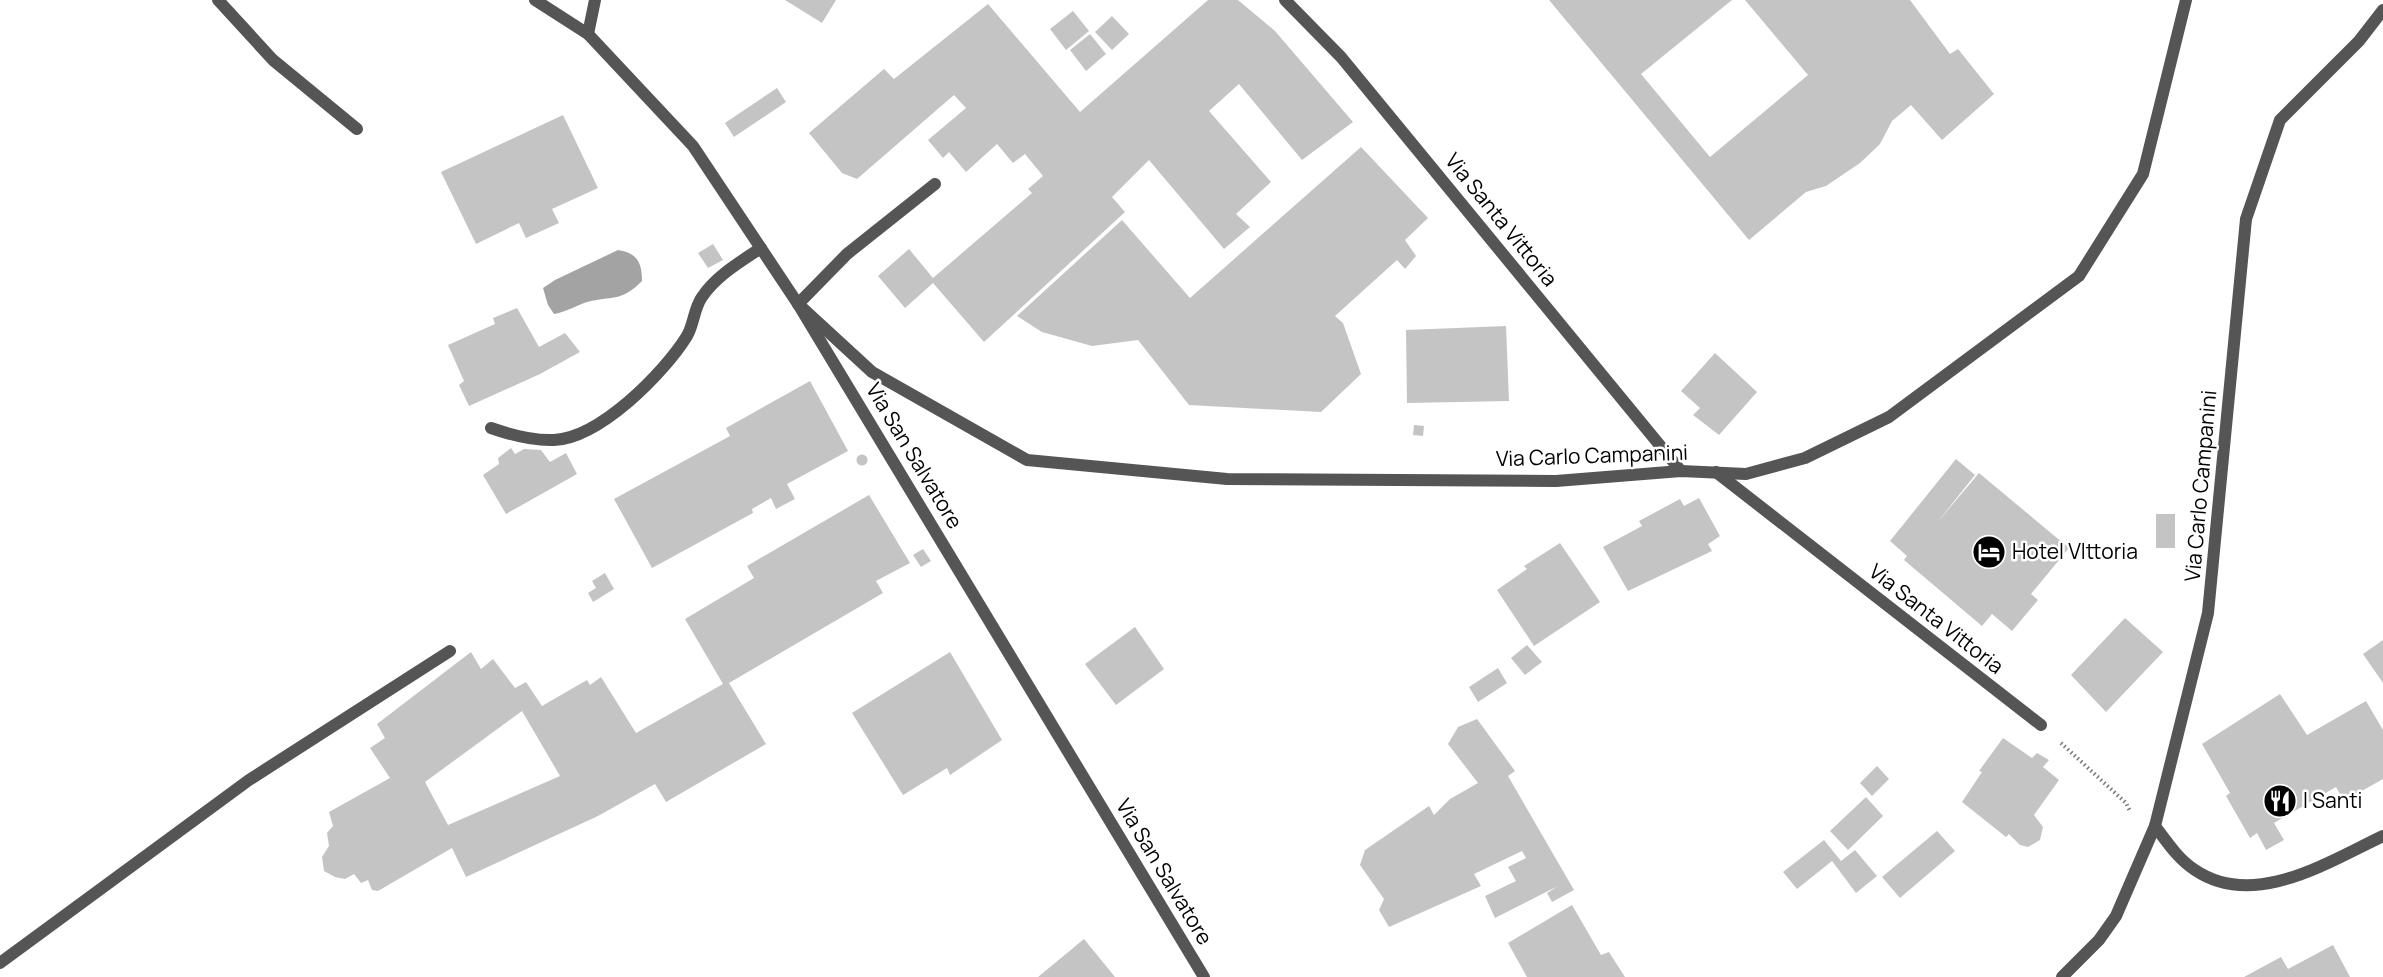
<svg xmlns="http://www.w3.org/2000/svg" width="2383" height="977" viewBox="0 0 2383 977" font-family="Manrope,sans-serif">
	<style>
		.water { fill: #a3a3a3 }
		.building { fill: #c4c4c4; fill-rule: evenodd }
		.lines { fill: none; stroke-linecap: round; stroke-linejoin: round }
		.path { stroke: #777; stroke-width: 4; stroke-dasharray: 1.5 3; stroke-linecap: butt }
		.service { stroke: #555; stroke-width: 12 }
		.minor { stroke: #555; stroke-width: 12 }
		.labels { text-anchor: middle; stroke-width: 5; stroke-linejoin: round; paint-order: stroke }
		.street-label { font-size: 21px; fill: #000; stroke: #fff }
		.poi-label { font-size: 21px; fill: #000; stroke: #fff; text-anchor: start }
	</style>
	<rect width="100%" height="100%" fill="#fff"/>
	<!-- water -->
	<path class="water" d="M618 250C637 253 642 262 642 281 622 301 615 296 591 301 578 304 567 312 554 314L548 305 543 288 555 280Z"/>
	<!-- building -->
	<g class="building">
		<path d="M785 0H836L822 23Z"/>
		<path d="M1208 0H1238L1275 31 1353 122 1302 160 1239 84 1209 111 1271 182 1236 214 1250 227 1224 249 1149 160 1112 197 1125 212 984 342 933 283 905 308 878 276 909 249 933 278 1032 193 1028 189 1043 176 1025 154 1013 163 997 144 966 172 949 152 943 158 928 140 966 108 954 95 857 179 842 173 809 133 884 69 894 79 988 4 1080 112Z"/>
		<path d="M1549 0H1732L1641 74 1710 157 1808 75 1745 0H1910L1950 54 1958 49 1994 94 1942 140 1911 105 1892 121 1880 144 1860 163 1826 186 1806 192 1749 240Z"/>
		<path d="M1073 11 1089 31 1066 50 1050 29Z"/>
		<path d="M1112 16 1129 34 1112 50 1095 32Z"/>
		<path d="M1090 34 1106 54 1086 71 1070 50Z"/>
		<path d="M777 88 786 102 734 137 725 123Z"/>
		<path d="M563 115 598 188 552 209 559 223 526 238 519 223 476 244 441 172Z"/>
		<path d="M1361 147 1428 218 1405 240 1416 256 1405 269 1397 260 1335 316 1343 323 1361 374 1321 412 1189 405 1138 340 1092 346 1042 332 1017 316 1122 220 1190 298Z"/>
		<path d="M713 244 723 260 708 268 698 253Z"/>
		<path d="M517 308 539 347 565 333 580 352 540 374 469 406 459 385 464 381 448 345 495 324 493 318Z"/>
		<path d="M1506 326 1509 401 1407 403 1406 330Z"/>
		<path d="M1715 353 1757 392 1719 435 1693 415 1700 408 1681 391Z"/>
		<path d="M810 381 848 451 787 484 795 499 776 509 771 498 752 509 753 513 652 568 614 499 730 436 726 428Z"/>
		<path d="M1414 425 1424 426 1423 436 1413 435Z"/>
		<path d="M511 448 515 454 524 449 541 450 550 462 566 453 577 474 506 514 483 475 499 464 498 458Z"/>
		<circle cx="862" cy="460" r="5.5"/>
		<path d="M1956 459 1975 475 1936 524 1979 473 2069 548 2031 594 2038 600 2012 631 1992 614 1982 626 1904 560 1907 556 1890 541Z"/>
		<path d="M869 495 910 563 876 581 883 593 729 683 766 744 666 802 655 784 598 816 466 877 452 848 378 891 372 890 368 880 361 883 354 874 345 879 335 877 324 871 322 857 329 846 327 833 333 826 329 812 390 778 370 748 385 738 377 724 471 652 481 669 493 659 515 688 526 682 542 706 587 680 590 685 601 677 636 733 723 684 685 619 754 578 747 566ZM522 711 560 776 448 825 425 782Z"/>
		<path d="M1699 498 1720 536 1708 544 1712 551 1628 591 1603 547 1642 526 1639 521 1680 499 1684 506Z"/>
		<rect x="2156" y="514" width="19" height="34"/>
		<path d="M1560 543 1600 602 1534 646 1497 590 1527 569 1524 566Z"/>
		<path d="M923 549 931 561 921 567 913 555Z"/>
		<path d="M605 573 614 589 593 602 588 593 596 588 592 581Z"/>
		<path d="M2125 618 2163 652 2106 712 2071 675Z"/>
		<path d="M1135 627 1164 669 1116 705 1085 664Z"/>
		<path d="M2383 640V683L2363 654Z"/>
		<path d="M1527 645 1542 662 1525 675 1511 658Z"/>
		<path d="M950 652 1002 740 950 775 947 768 903 795 852 713Z"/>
		<path d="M1498 668 1507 683 1478 702 1469 687Z"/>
		<path d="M2280 694 2307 735 2366 701 2383 730V779L2344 801 2336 787 2274 823 2284 840 2266 850 2257 833 2250 838 2226 796 2230 793 2202 744Z"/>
		<path d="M1477 719 1515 771 1508 776 1574 890 1552 902 1547 893 1558 886 1495 918 1485 896 1516 881 1508 867 1526 858 1522 851 1474 874 1481 886 1389 927 1379 910 1384 899 1360 865 1365 850 1429 806 1434 815 1450 799 1478 783 1448 744 1458 727Z"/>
		<path d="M2003 738 2032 758 2037 753 2049 760 2043 767 2059 780 2034 815 2043 827 2040 840 2028 847 2020 845 2009 834 2006 837 1962 802 1982 772 1979 771Z"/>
		<path d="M1877 766 1889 779 1872 796 1860 783Z"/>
		<path d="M1866 797 1883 816 1848 850 1830 831Z"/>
		<path d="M1937 831 1955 851 1900 898 1882 877Z"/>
		<path d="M1824 840 1841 861 1855 850 1877 876 1856 893 1832 861 1797 889 1783 872Z"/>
		<path d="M1572 905 1601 955 1609 952 1625 977H1527L1508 943Z"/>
		<path d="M1084 939 1115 977H1038Z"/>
		<path d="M2333 945 2350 977H2244L2281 957 2288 969Z"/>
	</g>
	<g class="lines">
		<!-- path -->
		<path class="path" d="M2061 743 2126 803 2130 811"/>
		<!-- service -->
		<g class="service">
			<path d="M218 0 273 60 357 129"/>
			<path d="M798 304 847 254 935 184"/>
			<path d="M491 428C511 435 533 441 554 440 600 438 664 373 687 336 694 324 694 308 702 297 716 276 740 262 761 248"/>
			<path d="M0 963 249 780 450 651"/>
		</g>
		<!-- minor -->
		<g class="minor">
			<path d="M535 0 588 34 693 146 798 304 1204 977"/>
			<path d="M1285 0 1341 57 1681 471"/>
			<path d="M588 34 595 0"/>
			<path d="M798 304 872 372 1027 460 1227 479 1556 481 1681 471 1746 474 1805 458 1889 417 2079 276 2143 174 2186 0"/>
			<path d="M1716 472 2041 725"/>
			<path d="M2155 826C2167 842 2178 859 2195 870 2254 910 2328 862 2383 836"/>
			<path d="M2062 977 2099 940 2116 916 2155 826 2208 613 2246 219 2280 120 2359 41 2383 10"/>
		</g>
	</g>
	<!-- icons -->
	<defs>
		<symbol id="hotel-disc" viewBox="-11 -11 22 22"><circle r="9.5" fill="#000" stroke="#fff"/><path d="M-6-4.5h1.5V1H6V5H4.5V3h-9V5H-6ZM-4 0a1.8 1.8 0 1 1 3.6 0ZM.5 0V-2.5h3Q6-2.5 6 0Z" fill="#fff"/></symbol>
		<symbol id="restaurant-disc" viewBox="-11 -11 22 22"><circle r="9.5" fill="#000" stroke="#fff"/><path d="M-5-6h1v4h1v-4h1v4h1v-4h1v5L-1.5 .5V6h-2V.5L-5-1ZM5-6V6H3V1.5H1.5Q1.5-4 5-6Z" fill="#fff"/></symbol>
	</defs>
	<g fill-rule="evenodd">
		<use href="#hotel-disc" x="1970" y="533" width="38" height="38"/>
		<use href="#restaurant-disc" x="2261" y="782" width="38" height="38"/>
	</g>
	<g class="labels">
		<!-- street labels -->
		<g class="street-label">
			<text transform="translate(1501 220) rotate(51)" y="7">Via Santa Vittoria</text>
			<text transform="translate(914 456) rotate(59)" y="7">Via San Salvatore</text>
			<text transform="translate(1592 456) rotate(-2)" y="7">Via Carlo Campanini</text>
			<text transform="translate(2201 486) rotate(-85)" y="7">Via Carlo Campanini</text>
			<text transform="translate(1936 619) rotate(38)" y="7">Via Santa Vittoria</text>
			<text transform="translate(1164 872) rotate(59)" y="7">Via San Salvatore</text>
		</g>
		<!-- poi labels -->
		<g class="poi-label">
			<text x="2012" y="559">Hotel VIttoria</text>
			<text x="2303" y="808">I Santi</text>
		</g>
	</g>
</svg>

What you are asked to do: Where a line of the entries above holds the word "lines", return that line.

The answer:
		.lines { fill: none; stroke-linecap: round; stroke-linejoin: round }
	<g class="lines">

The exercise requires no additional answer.